†Terms and Conditions
Maximum benefit of $100 per two-pack of Auvi‑Q® (epinephrine injection, USP), up to a maximum of three two-packs per prescription. This offer can be used an unlimited number of times until 12/31/2015. Prescriber ID# required on prescription.
If prescription is covered by insurance, you may need to notify the insurance carrier of redemption of this copay card. This offer is not valid for prescriptions covered by or submitted for reimbursement under Medicaid, Medicare, VA, DOD, TRICARE, or similar federal or state programs including any state medical pharmaceutical assistance program. This program is not valid where prohibited by law. By redeeming this coupon, you are certifying that (1) you are not a beneficiary of any government funded programs as noted above; (2) should you begin receiving prescription benefits from any government funded program, you will withdraw from this savings program; and (3) you acknowledge and understand that adherence to the terms and conditions of this offer is necessary to ensure compliance with laws pertaining to Federal Healthcare Programs. In order to redeem this card you must have a valid prescription for Auvi‑Q. Follow the dosage instructions given by the doctor. This card may not be redeemed for cash. Only one card per patient. For questions regarding your eligibility or benefits or if you wish to discontinue your participation, please call 1-855-226-3941.

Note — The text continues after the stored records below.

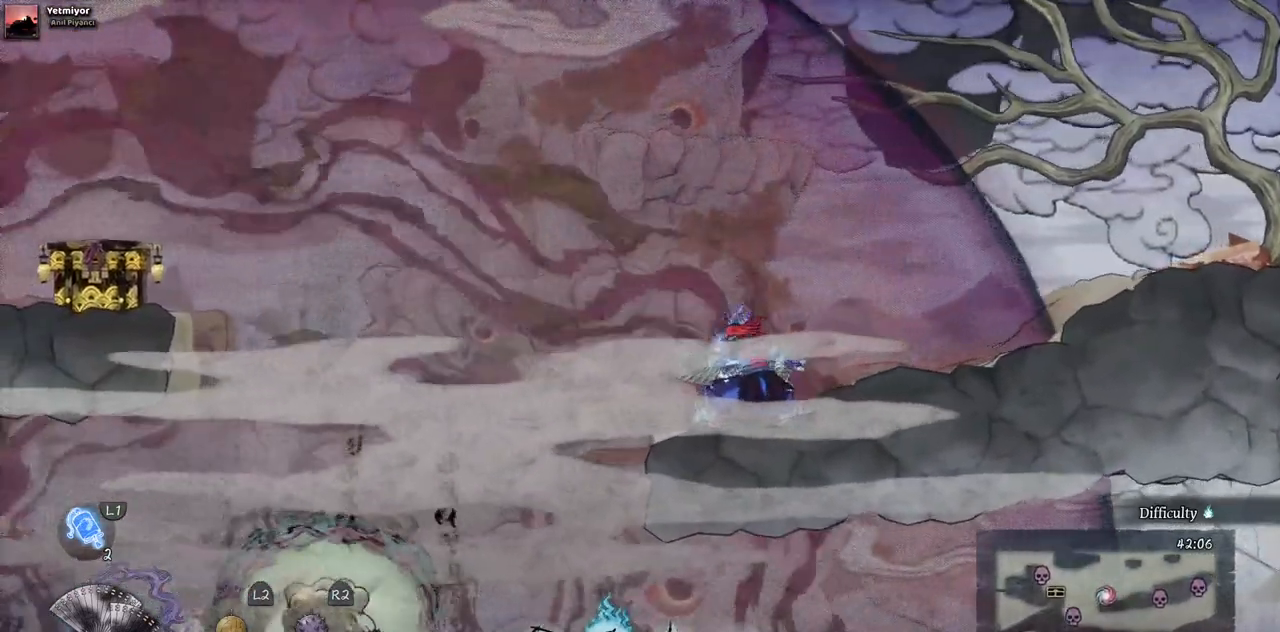
{"buttons": [], "left_stick": "center", "right_stick": "center", "events": []}
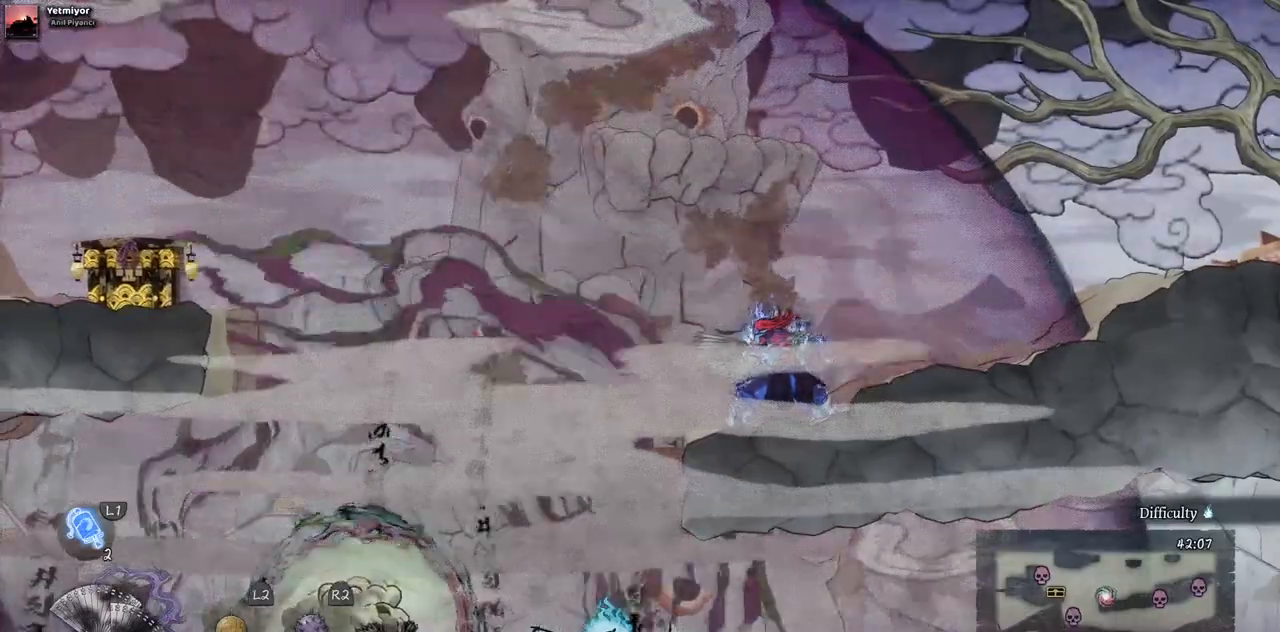
{"buttons": ["DPAD_LEFT"], "left_stick": "center", "right_stick": "center", "events": [[17, "DPAD_LEFT", "down"]]}
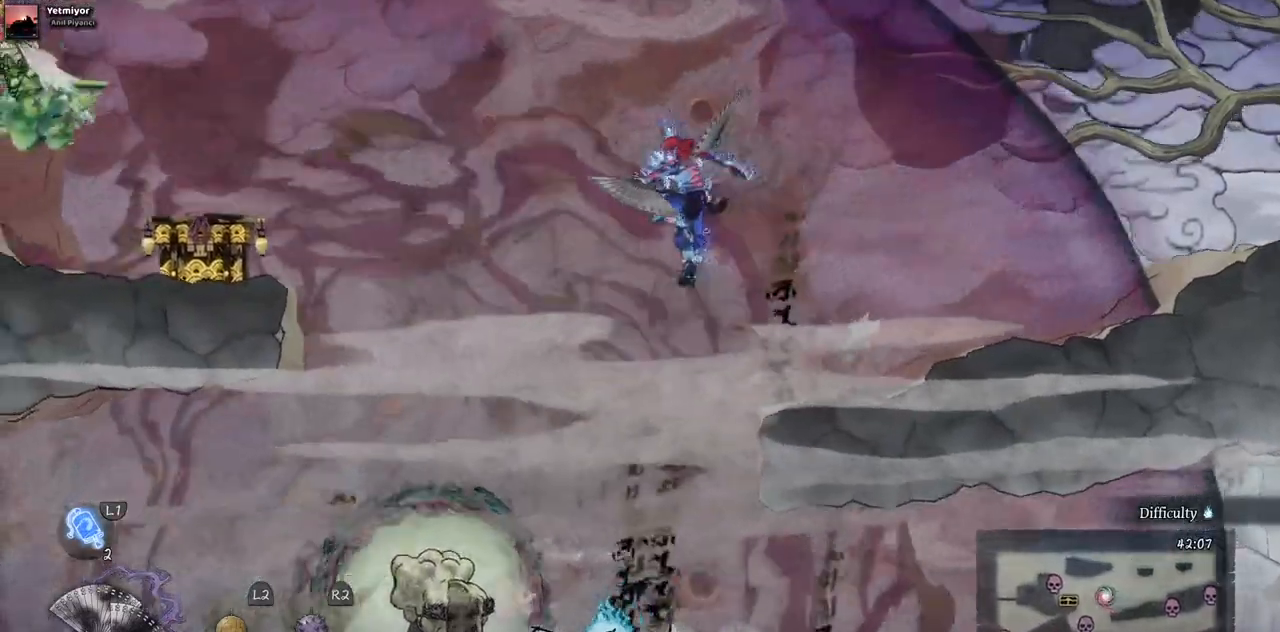
{"buttons": ["DPAD_DOWN"], "left_stick": "center", "right_stick": "center", "events": [[217, "DPAD_LEFT", "up"], [367, "DPAD_DOWN", "down"]]}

When you process this card, you are certifying that you have read, understood, and are in compliance with the terms and conditions pertaining to this program. You are further certifying that you have not submitted and will not submit a claim for reimbursement under Medicaid, Medicare, VA, DOD, TRICARE, or similar federal or state programs including any state medical pharmaceutical assistance program for this prescription.
Pharmacist Instructions for a Patient with an Eligible Third Party:
Submit the claim to the primary Third-Party Payer first, then submit the balance due to Therapy First Plus as a Secondary Payer coordination of benefits with patient responsibility amount and a valid Other Coverage Code (e.g., 8). The Patient pay amount submitted will be reduced by up to $100 per two-pack. Reimbursement will be received from Therapy First Plus.
Pharmacist Instructions for a Cash-Paying Patient:
Submit the claim to Therapy First Plus. A valid Other Coverage Code (e.g., 1) is required. The Patient pay amount submitted will be reduced by up to $100 per two-pack. Reimbursement will be received from Therapy First Plus.
Valid Other Coverage Code required. For any questions regarding Therapy First Plus online processing, please call the Help Desk at 1‑800‑422‑5604.
The card is not transferable and the amount of the rebate cannot exceed the patient's out-of-pocket expenses. Program expires 12/31/2015. Program managed by PSKW, LLC on behalf of sanofi-aventis U.S. LLC. Product dispensed pursuant to program rules and federal and state laws. The parties reserve the right to amend or end this program at any time without notice.